Preferred examination

CT of the abdomen is the preferred diagnostic examination for the evaluation of blunt abdominal trauma in the hemodynamically stable patient with blunt abdominal trauma and in selected instances of penetrating trauma to the posterior abdomen. Unstable patients or patients with penetrating injuries to the abdomen undergo exploratory laparotomy.

Abdominal CT examination should be systematic. Traumatic injury to the bowel is rarely isolated. First, evaluate the more commonly injured organs, such as the liver and spleen, as well as the pancreas, adrenals, kidneys, blood vessels, spine, and skeletal structures.

Evaluate traumatic injury to the bowel in the context of the mechanism and location of injury, as follows:

Right upper quadrant: examine the right lung base, right hemi-diaphragm, liver, gallbladder, right colon, right adrenal, right kidney, and right abdominal small bowel loops

Midline: evaluate the base of the heart, diaphragm, pancreas, duodenum, aorta, inferior vena cava, and small bowel mesentery

Left upper quadrant: evaluate the base of the heart, base of the left lung, left hemi-diaphragm, stomach, spleen, tail of the pancreas, left adrenal, left kidney, left colon, and small bowel loops

Lower abdomen and/or pelvis: evaluate the bladder, rectosigmoid, and small bowel loops.

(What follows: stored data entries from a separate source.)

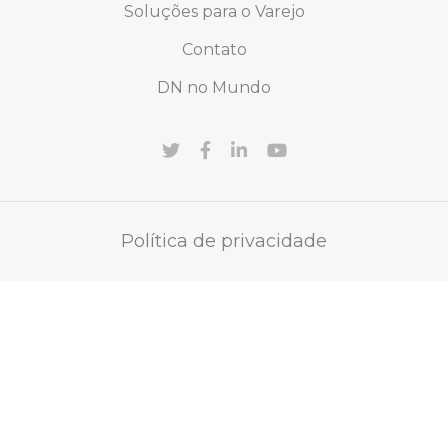
Soluções para o Varejo
Contato
DN no Mundo
Política de privacidade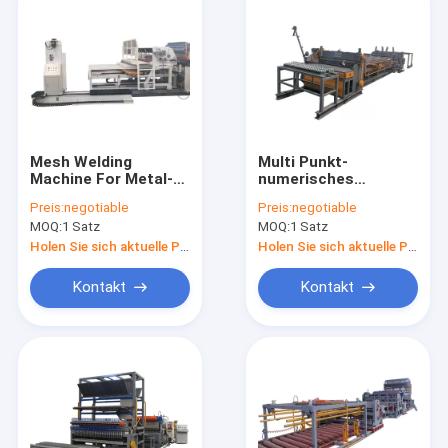
Mesh Welding
Multi Punkt-
Machine For Metal-
numerisches
Speicher-Käfig der
Steuerdraht Mesh
Preis:
negotiable
Preis:
negotiable
Genauigkeits-0.1mm
Welding Machine
MOQ:
1 Satz
MOQ:
1 Satz
des Draht-415V
Mechanical Push
unten
Holen Sie sich aktuelle Preis
Holen Sie sich aktuelle Preis
Kontakt
Kontakt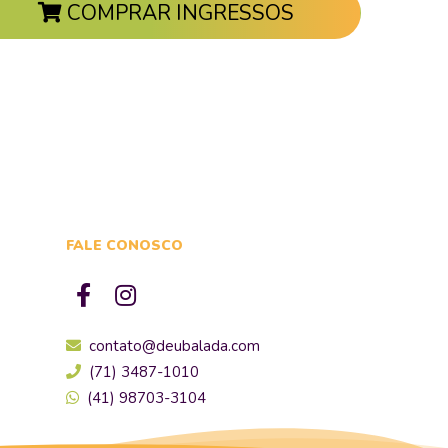
COMPRAR INGRESSOS
FALE CONOSCO
contato@deubalada.com
(71) 3487-1010
(41) 98703-3104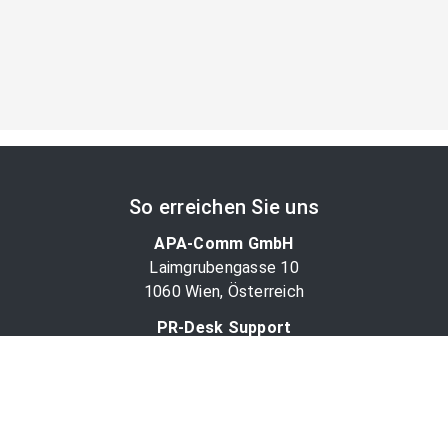
So erreichen Sie uns
APA-Comm GmbH
Laimgrubengasse 10
1060 Wien, Österreich
PR-Desk Support
Tel. +43 1 36060-5310
APA-Salesdesk
Tel. +43 1 36060-1234
comm@apa.at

Each imaging modality (eg, plain abdominal radiograph, US, CT) demonstrates typical findings that suggest a diagnosis of bowel trauma.
In the hemodynamically stable patient with abdominal trauma, CT is the study of choice.

Limitations of techniques

The accuracy of CT for the evaluation of bowel injury is as high as 97.6%.

CT can be limited if diagnostic peritoneal lavage (DPL) is performed prior to the CT. Free intraperitoneal fluid and air from the DPL observed on CT makes the evaluation for bowel injury very difficult.

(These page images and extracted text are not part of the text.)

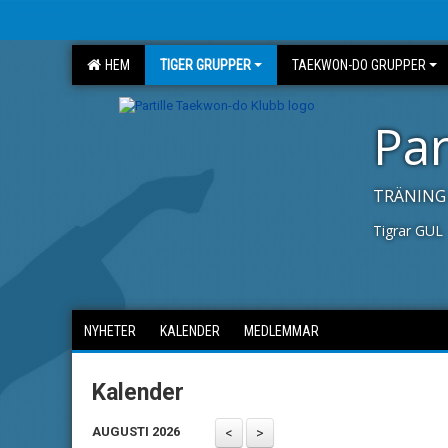
HEM
TIGER GRUPPER
TAEKWON-DO GRUPPER
Par
TRÄNING 
Tigrar GUL
NYHETER
KALENDER
MEDLEMMAR
Kalender
AUGUSTI 2026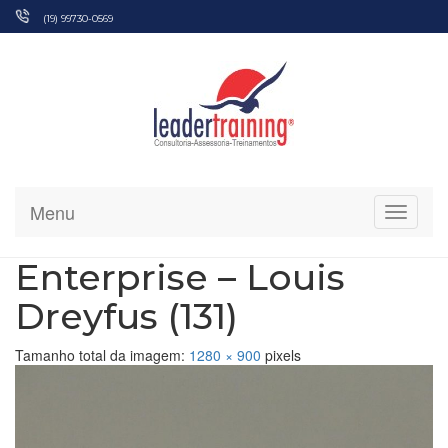
Pular
(19) 99730-0569
para
o
conteúdo
Menu
Alterna
Enterprise – Louis
Dreyfus (131)
Tamanho total da imagem:
1280
×
900
pixels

Although CT can suggest bowel injury by demonstrating free intraperitoneal air, free fluid, or thickened bowel wall, in many instances it cannot reliably localize the exact location of bowel injury.

Delayed presentation of bowel injury occasionally occurs. Patients returning with continued symptoms several hours or days after a negative trauma should undergo repeat CT.